You are correct. I misunderstood that part. It indeed only filters on the top-level names.

yarikoptic commented 1 month ago

some pointers to support the common practice and generally

@jwodder , IIRC you had/know of some kind of index of pip packages, am I right? I wonder if there is a listing of contents of source packages/distribution to get some stats on how common is to ship tests within sources, within package_source, within "binary" builds. I can only look at examples of some most popular/core packages, e.g.

numpy - within `numpy` package, and shipped in source distribution, (edit) and shipped in .whl ```shell ❯ find -iname tests ./numpy/_core/tests ./numpy/_pyinstaller/tests ./numpy/compat/tests ./numpy/distutils/tests ./numpy/f2py/tests ./numpy/fft/tests ./numpy/lib/tests ./numpy/linalg/tests ./numpy/ma/tests ./numpy/matrixlib/tests ./numpy/polynomial/tests ./numpy/random/tests ./numpy/testing/tests ./numpy/tests ./numpy/typing/tests ``` ```shell ❯ tar -tzvf <(curl --silent https://files.pythonhosted.org/packages/54/a4/f8188c4f3e07f7737683588210c073478abcb542048cf4ab6fedad0b458a/numpy-2.1.0.tar.gz) | grep 'tests/test_.*\.py' | head -rw-r--r-- 0/0 5032 2024-07-08 08:34 numpy-2.1.0/numpy/_core/src/common/pythoncapi-compat/tests/test_pythoncapi_compat.py -rw-r--r-- 0/0 27472 2024-07-08 08:34 numpy-2.1.0/numpy/_core/src/common/pythoncapi-compat/tests/test_upgrade_pythoncapi.py -rw-r--r-- 0/0 2881 2024-08-18 13:20 numpy-2.1.0/numpy/_core/tests/test__exceptions.py -rw-r--r-- 0/0 2221 2024-08-18 13:20 numpy-2.1.0/numpy/_core/tests/test_abc.py -rw-r--r-- 0/0 22932 2024-08-18 13:20 numpy-2.1.0/numpy/_core/tests/test_api.py -rw-r--r-- 0/0 2824 2024-08-18 13:20 numpy-2.1.0/numpy/_core/tests/test_argparse.py -rw-r--r-- 0/0 3062 2024-08-18 13:20 numpy-2.1.0/numpy/_core/tests/test_array_api_info.py -rw-r--r-- 0/0 34509 2024-08-18 13:20 numpy-2.1.0/numpy/_core/tests/test_array_coercion.py -rw-r--r-- 0/0 7767 2024-08-18 13:20 numpy-2.1.0/numpy/_core/tests/test_array_interface.py -rw-r--r-- 0/0 3264 2024-08-18 13:20 numpy-2.1.0/numpy/_core/tests/test_arraymethod.py ``` ```shell ❯ unzip -l numpy-2.1.0-pp310-pypy310_pp73-win_amd64.whl | grep 'tests/test_.*\.py' | head 2853 2024-08-18 17:32 numpy/distutils/tests/test_build_ext.py 29586 2024-08-18 17:32 numpy/distutils/tests/test_ccompiler_opt.py 6523 2024-08-18 17:32 numpy/distutils/tests/test_ccompiler_opt_conf.py 7612 2024-08-18 17:32 numpy/distutils/tests/test_exec_command.py 1320 2024-08-18 17:32 numpy/distutils/tests/test_fcompiler.py 2191 2024-08-18 17:32 numpy/distutils/tests/test_fcompiler_gnu.py 1088 2024-08-18 17:32 numpy/distutils/tests/test_fcompiler_intel.py 1124 2024-08-18 17:32 numpy/distutils/tests/test_fcompiler_nagfor.py 1147 2024-08-18 17:32 numpy/distutils/tests/test_from_template.py 902 2024-08-18 17:32 numpy/distutils/tests/test_log.py ```
jwodder commented 1 month ago

you had/know of some kind of index of pip packages, am I right?
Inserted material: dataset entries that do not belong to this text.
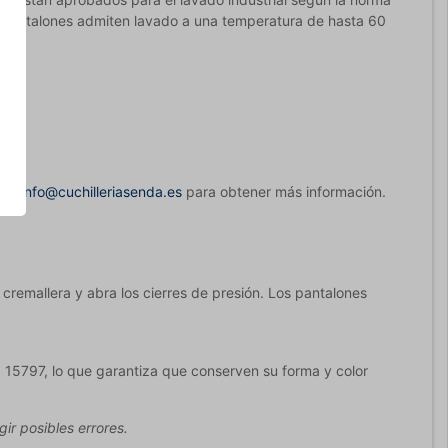
s pantalones admiten lavado a una temperatura de hasta 60
les
e en
info@cuchilleriasenda.es
para obtener más información.
a cremallera y abra los cierres de presión. Los pantalones
O 15797, lo que garantiza que conserven su forma y color
ir posibles errores.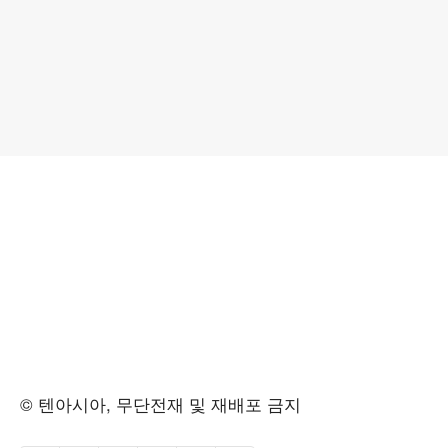
© 텐아시아, 무단전재 및 재배포 금지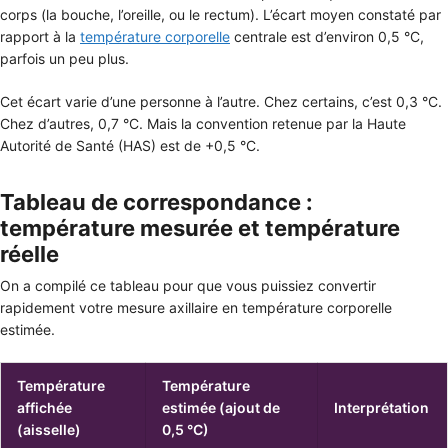
corps (la bouche, l’oreille, ou le rectum). L’écart moyen constaté par
rapport à la
température corporelle
centrale est d’environ 0,5 °C,
parfois un peu plus.
Cet écart varie d’une personne à l’autre. Chez certains, c’est 0,3 °C.
Chez d’autres, 0,7 °C. Mais la convention retenue par la Haute
Autorité de Santé (HAS) est de +0,5 °C.
Tableau de correspondance :
température mesurée et température
réelle
On a compilé ce tableau pour que vous puissiez convertir
rapidement votre mesure axillaire en température corporelle
estimée.
Température
Température
affichée
estimée (ajout de
Interprétation
(aisselle)
0,5 °C)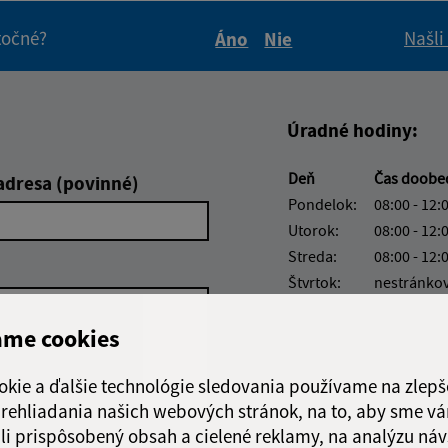
itočné?
Našli
Áno
Nie
Boli tieto informácie pre 
Boli tieto informáci
Úradné hodiny:
Deň
Čas doob
adresa (povinné)
Pondelok:
08:00 - 12:
Utorok:
08:00 - 12:
Streda:
08:00 - 12:
Štvrtok:
nestránko
Piatok:
08:00 - 13:
ame cookies
okie a ďalšie technológie sledovania používame na zlepš
 prehliadania našich webových stránok, na to, aby sme v
li prispôsobený obsah a cielené reklamy, na analýzu náv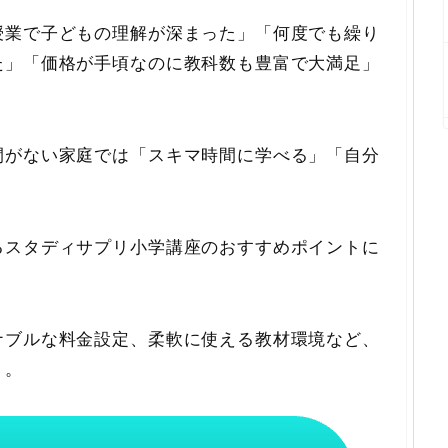
授業で子どもの理解が深まった」「何度でも繰り
た」「価格が手頃なのに教科数も豊富で大満足」
間がない家庭では「スキマ時間に学べる」「自分
るスタディサプリ小学講座のおすすめポイントに
ナブルな料金設定、柔軟に使える教材環境など、
う。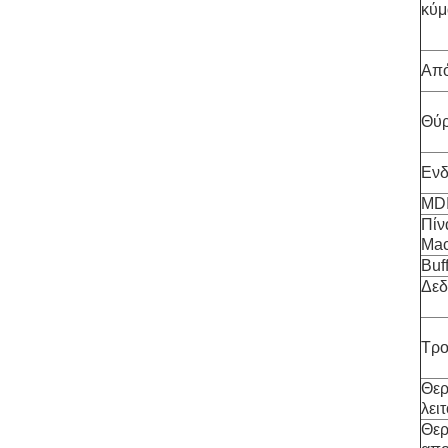
κύμ
Από
Θύ
Ενδ
MDI
Πίν
Ma
Buf
Δεδ
Τρο
Θερ
λει
Θερ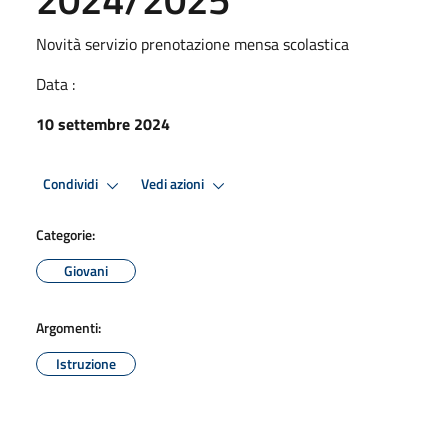
Novità servizio prenotazione mensa scolastica
Data :
10 settembre 2024
Condividi
Vedi azioni
Categorie:
Giovani
Argomenti:
Istruzione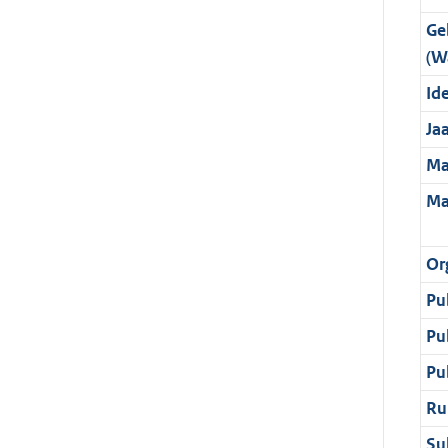
Ge
(W
Ide
Ja
Ma
Ma
Or
Pu
Pu
Pu
Ru
Su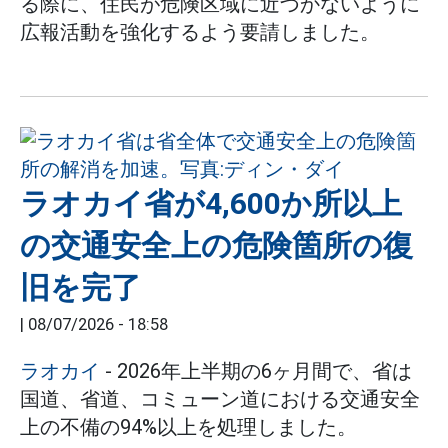
る際に、住民が危険区域に近づかないように
広報活動を強化するよう要請しました。
ラオカイ省が4,600か所以上
の交通安全上の危険箇所の復
旧を完了
|
08/07/2026 - 18:58
ラオカイ
- 2026年上半期の6ヶ月間で、省は
国道、省道、コミューン道における交通安全
上の不備の94%以上を処理しました。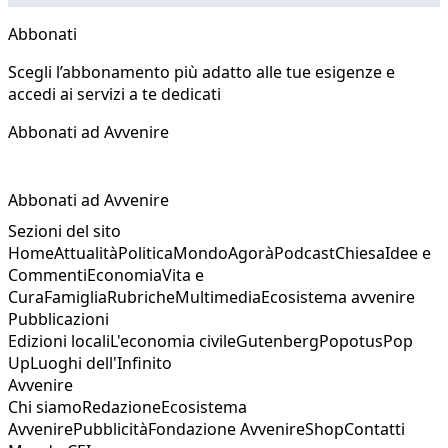
Abbonati
Scegli l’abbonamento più adatto alle tue esigenze e
accedi ai servizi a te dedicati
Abbonati ad Avvenire
Abbonati ad Avvenire
Sezioni del sito
Home
Attualità
Politica
Mondo
Agorà
Podcast
Chiesa
Idee e
Commenti
Economia
Vita e
Cura
Famiglia
Rubriche
Multimedia
Ecosistema avvenire
Pubblicazioni
Edizioni locali
L'economia civile
Gutenberg
Popotus
Pop
Up
Luoghi dell'Infinito
Avvenire
Chi siamo
Redazione
Ecosistema
Avvenire
Pubblicità
Fondazione Avvenire
Shop
Contatti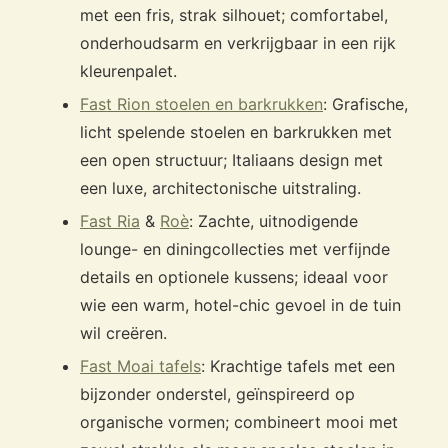
met een fris, strak silhouet; comfortabel,
onderhoudsarm en verkrijgbaar in een rijk
kleurenpalet.
Fast Rion stoelen en barkrukken
: Grafische,
licht spelende stoelen en barkrukken met
een open structuur; Italiaans design met
een luxe, architectonische uitstraling.
Fast Ria
&
Roè
: Zachte, uitnodigende
lounge- en diningcollecties met verfijnde
details en optionele kussens; ideaal voor
wie een warm, hotel-chic gevoel in de tuin
wil creëren.
Fast Moai tafels
: Krachtige tafels met een
bijzonder onderstel, geïnspireerd op
organische vormen; combineert mooi met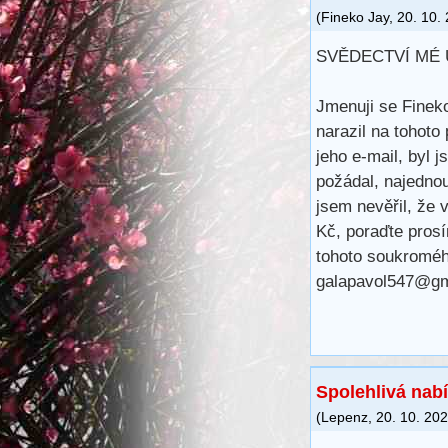
(
Fineko Jay
,
20. 10.
SVĚDECTVÍ MÉ
Jmenuji se Fineko
narazil na tohoto
jeho e-mail, byl 
požádal, najedno
jsem nevěřil, že 
Kč, poraďte prosí
tohoto soukromého
galapavol547@gm
Spolehlivá nab
(
Lepenz
,
20. 10. 20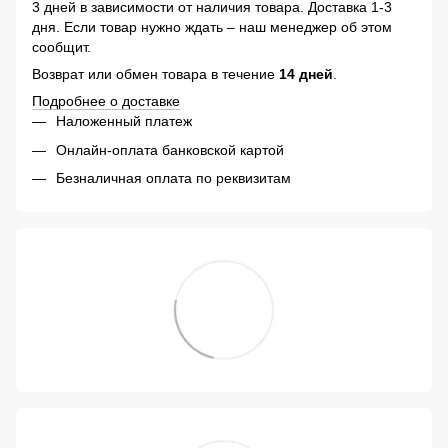
3 дней в зависимости от наличия товара. Доставка 1-3
дня. Если товар нужно ждать – наш менеджер об этом
сообщит.
Возврат или обмен товара в течение
14 дней
.
Подробнее о доставке
Наложенный платеж
Онлайн-оплата банковской картой
Безналичная оплата по реквизитам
Not one that covers sdists.

I wonder if there is a listing of contents of source packages/distribution to get some stats on how common is to ship tests within sources, within package_source, within "binary" builds.

If you really want to investigate this, I suggest asking on https://discuss.python.org/c/packaging/14.

penguinpee commented 1 month ago

I didn't mean to send you on a wild goose chase. If you prefer including the tests in the wheel, by all means do. As I stated before, we can carry this PR as a downstream only patch. Matter of fact we already do.

Quite often when I see tests shipped in the wheel it turns out to be an oversight. Sometimes it is a genuine mistake, e.g. when they are shipped as a separate module.

I have also come across projects that ship them neither in the wheel nor in the sdist. In such cases we usually fall back to acquiring the sources from the upstream forge, because we do want to run those tests as part of the build if possible within reasonable effort.

yarikoptic commented 1 month ago

Thank you @penguinpee ! For now I would just prefer to keep current practice among our projects, unless it would be prohibitive (e.g. large test data requirements etc) which would warrant adding separation of tests from the main code sources. Who knows -- I might be convinced in the opposite later on, so I will keep in mind this case of "import tests". Cheers!